Ignace Henri Fantin-Latour, was born in 1836 in Grenoble of mixed French and Russian parentage. He lived and worked for most of his life in Paris producing flower-paintings, still-lifes, portraits and dream-like fantasies. Though considered essentially an ‘establishment’ painter who exhibited throughout his career at the Salon and the Royal Academy, Fantin associated with the avant-garde, in particular the circle surrounding Manet whose realism influenced the style of his own portraits. Fantin’s respect for contemporary painters, poets and musicians prompted him to honor them in large group portraits, one of the most famous being his Homage to Delacroix from1864.

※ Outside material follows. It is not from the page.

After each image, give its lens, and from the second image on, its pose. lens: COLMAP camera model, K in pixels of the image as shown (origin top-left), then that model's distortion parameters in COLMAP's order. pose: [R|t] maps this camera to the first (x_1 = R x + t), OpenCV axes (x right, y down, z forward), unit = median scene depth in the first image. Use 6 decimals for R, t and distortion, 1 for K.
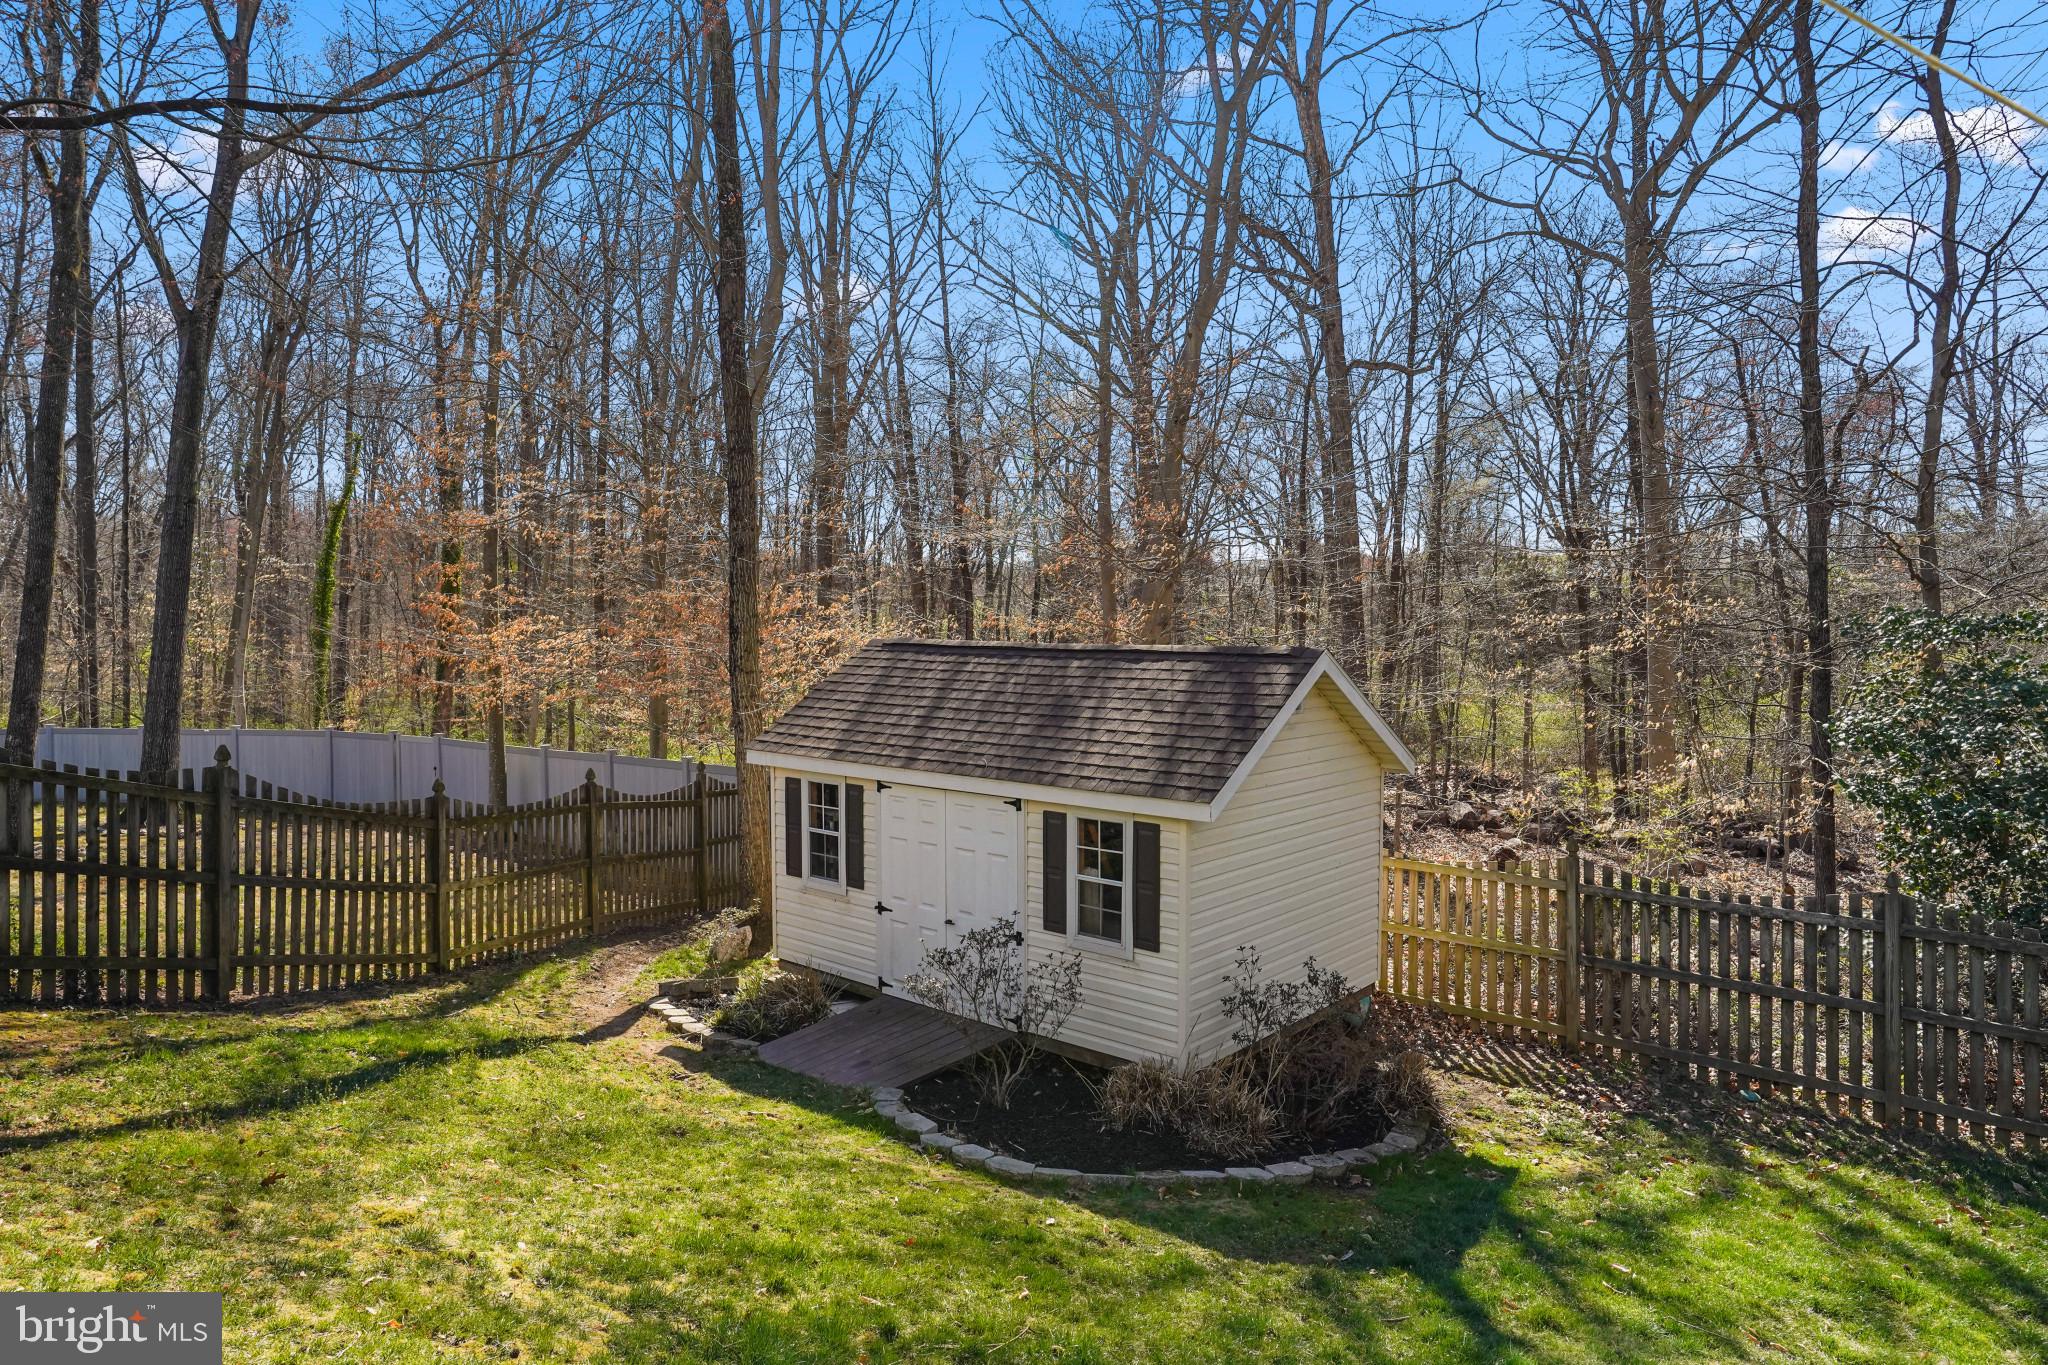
lens RADIAL K [[1079.6, 0, 1024.2], [0, 1079.6, 675.7], [0, 0, 1]] dist [-0.070241, 0.043219]
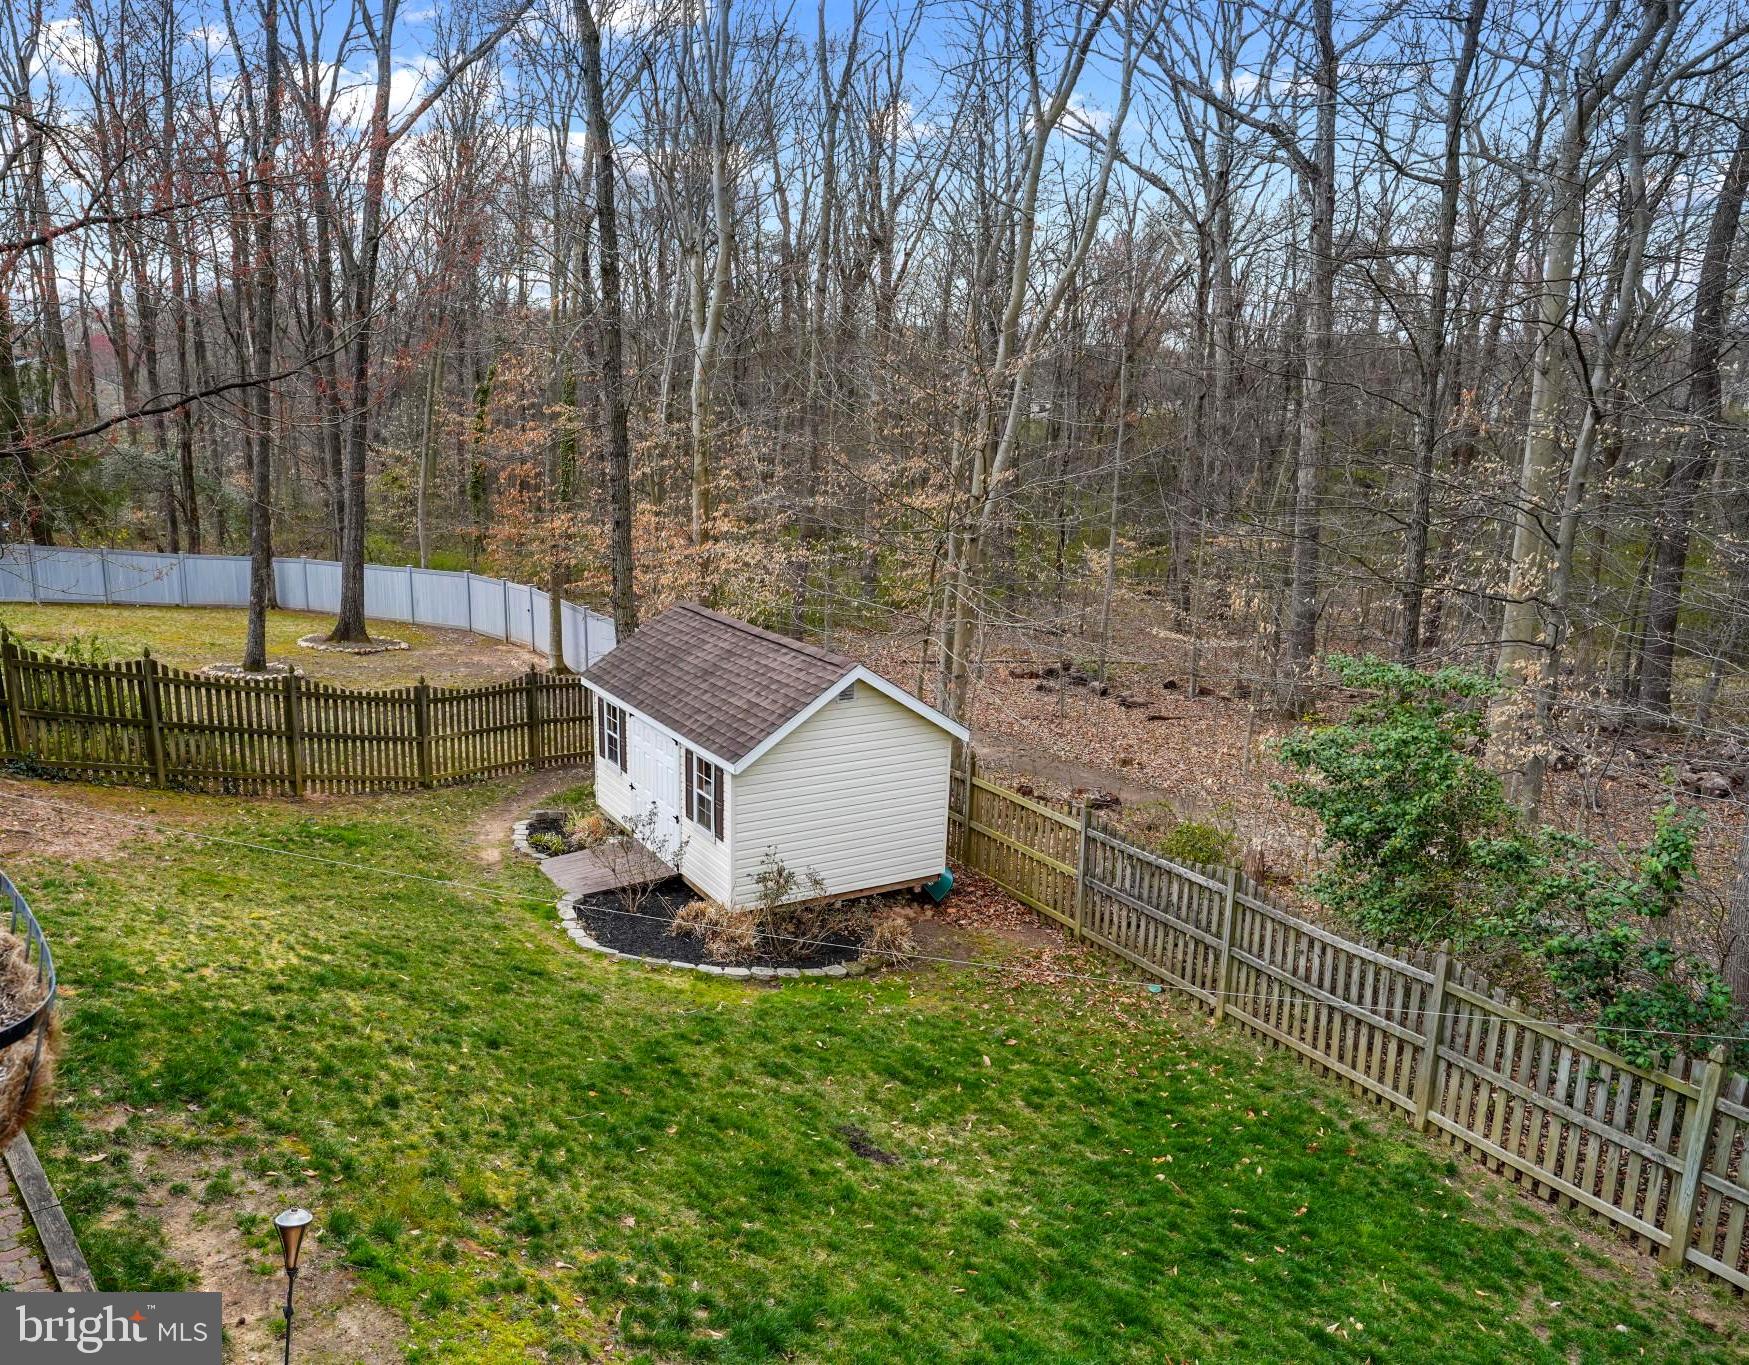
lens RADIAL K [[1073.3, 0, 874.5], [0, 1073.3, 682.5], [0, 0, 1]] dist [-0.041365, -0.000259]
pose [[0.952422, 0.092450, -0.290424, 0.748850], [-0.035614, 0.980116, 0.195204, -0.299522], [0.302696, -0.175573, 0.936776, -0.431164]]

Fantin worked mainly outside the fashionable art movements of the day, having little in common with the Impressionists. His sources of inspiration derived from artists of the past such as Titian, Watteau, and Chardin, whose works he studied exhaustively in the Louvre. Chardin’s still-lifes found a worthy successor in Fantin’s sumptuous and colorful paintings of flowers and fruit which established his popularity in England, with the help of J.A.M. Whistler.
Fantin’s great passion, however, was reserved for music, especially the compositions of Wagner, Berlioz, and Schumann, which inspired him to create lyrical fantasies in paintings, pastels, lithographs and drawings. Fantin increasingly turned towards idealism in his last years, presaging the Symbolist movement in his search to depict his inner visions. Ironically, it was his flowers and still-lifes which brought him fame and for which he is primarily – and justly – remembered.
In 1876, Henri Fantin-Latour married a fellow painter, Victoria Dubourg, after which he spent his summers on the country estate of his wife’s family at Bure, Orne in Basse-Normandie, where he died of lyme disease on August 25, 1904.